Saved entries
-------

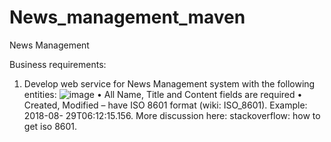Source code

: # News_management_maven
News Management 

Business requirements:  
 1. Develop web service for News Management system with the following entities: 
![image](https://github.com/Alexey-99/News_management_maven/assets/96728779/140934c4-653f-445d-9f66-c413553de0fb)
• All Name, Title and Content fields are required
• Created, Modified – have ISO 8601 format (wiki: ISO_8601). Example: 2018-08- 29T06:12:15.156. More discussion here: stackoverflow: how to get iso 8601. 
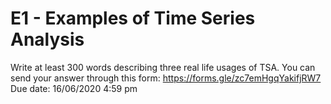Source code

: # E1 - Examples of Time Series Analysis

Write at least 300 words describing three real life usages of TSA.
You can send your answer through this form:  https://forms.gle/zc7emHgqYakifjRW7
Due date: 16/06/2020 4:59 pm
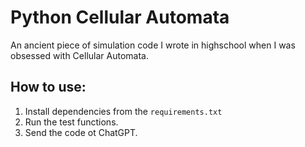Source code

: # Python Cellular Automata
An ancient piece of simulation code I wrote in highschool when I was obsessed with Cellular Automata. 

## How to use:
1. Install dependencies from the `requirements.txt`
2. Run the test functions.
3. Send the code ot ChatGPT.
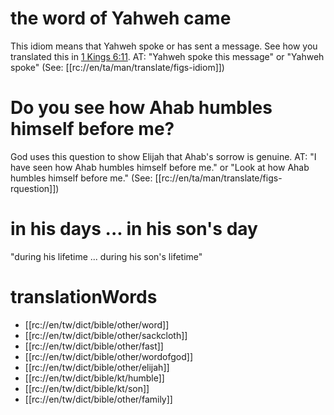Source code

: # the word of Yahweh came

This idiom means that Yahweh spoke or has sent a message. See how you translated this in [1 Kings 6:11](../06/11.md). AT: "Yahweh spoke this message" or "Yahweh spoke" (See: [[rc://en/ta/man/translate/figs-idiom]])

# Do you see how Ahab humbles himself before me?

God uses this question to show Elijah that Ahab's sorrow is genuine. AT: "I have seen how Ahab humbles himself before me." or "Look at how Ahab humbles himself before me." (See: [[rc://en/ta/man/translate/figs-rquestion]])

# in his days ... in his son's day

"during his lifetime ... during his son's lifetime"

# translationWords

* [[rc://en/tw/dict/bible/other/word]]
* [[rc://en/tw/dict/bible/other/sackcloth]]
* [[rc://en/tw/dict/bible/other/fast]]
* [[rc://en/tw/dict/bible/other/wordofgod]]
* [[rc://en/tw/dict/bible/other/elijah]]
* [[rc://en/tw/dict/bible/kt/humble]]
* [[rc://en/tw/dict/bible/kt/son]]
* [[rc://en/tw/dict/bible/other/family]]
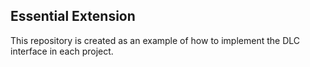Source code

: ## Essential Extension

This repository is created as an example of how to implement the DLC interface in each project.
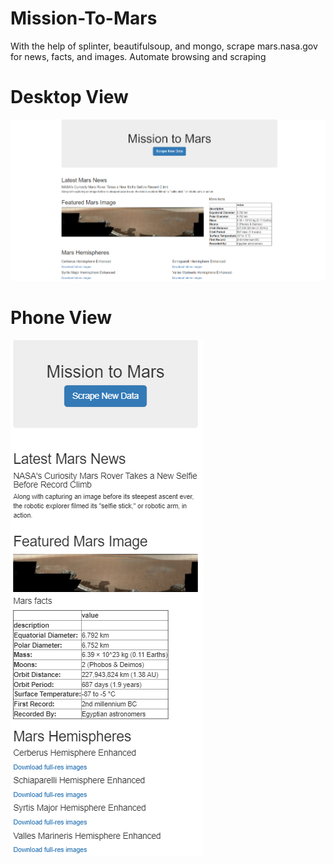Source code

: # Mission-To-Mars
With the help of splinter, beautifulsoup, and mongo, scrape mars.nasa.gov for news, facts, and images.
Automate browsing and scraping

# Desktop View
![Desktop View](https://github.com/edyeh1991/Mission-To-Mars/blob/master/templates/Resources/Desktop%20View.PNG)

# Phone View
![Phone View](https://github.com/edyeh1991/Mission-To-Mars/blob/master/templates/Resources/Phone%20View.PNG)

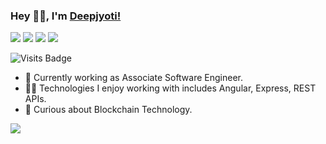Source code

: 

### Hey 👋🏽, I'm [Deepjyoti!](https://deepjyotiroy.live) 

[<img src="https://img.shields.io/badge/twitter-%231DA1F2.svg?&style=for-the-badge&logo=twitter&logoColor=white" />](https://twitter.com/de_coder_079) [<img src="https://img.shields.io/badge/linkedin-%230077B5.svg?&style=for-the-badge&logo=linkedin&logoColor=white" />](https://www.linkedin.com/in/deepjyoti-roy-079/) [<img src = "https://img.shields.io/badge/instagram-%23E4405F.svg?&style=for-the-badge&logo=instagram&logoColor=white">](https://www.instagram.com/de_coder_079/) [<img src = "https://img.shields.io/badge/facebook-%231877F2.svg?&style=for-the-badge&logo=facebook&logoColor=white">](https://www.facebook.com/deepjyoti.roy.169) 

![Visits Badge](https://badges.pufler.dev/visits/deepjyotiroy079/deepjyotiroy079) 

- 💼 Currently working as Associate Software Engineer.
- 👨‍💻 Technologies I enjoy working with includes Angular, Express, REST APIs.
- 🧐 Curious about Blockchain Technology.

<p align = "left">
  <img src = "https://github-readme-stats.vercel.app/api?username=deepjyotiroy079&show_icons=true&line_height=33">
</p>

-------

EXERCISE BRIEF
Copy the part of the items above that opens with the line containing "# Phone View" and closes with the line containing "### Hey 👋🏽, I'm", including both of those lines. Leave any picture placeholders out of your copy.

EXERCISE OUTPUT
# Phone View
![Phone View](https://github.com/edyeh1991/Mission-To-Mars/blob/master/templates/Resources/Phone%20View.PNG)

Source code

: 

### Hey 👋🏽, I'm [Deepjyoti!](https://deepjyotiroy.live) 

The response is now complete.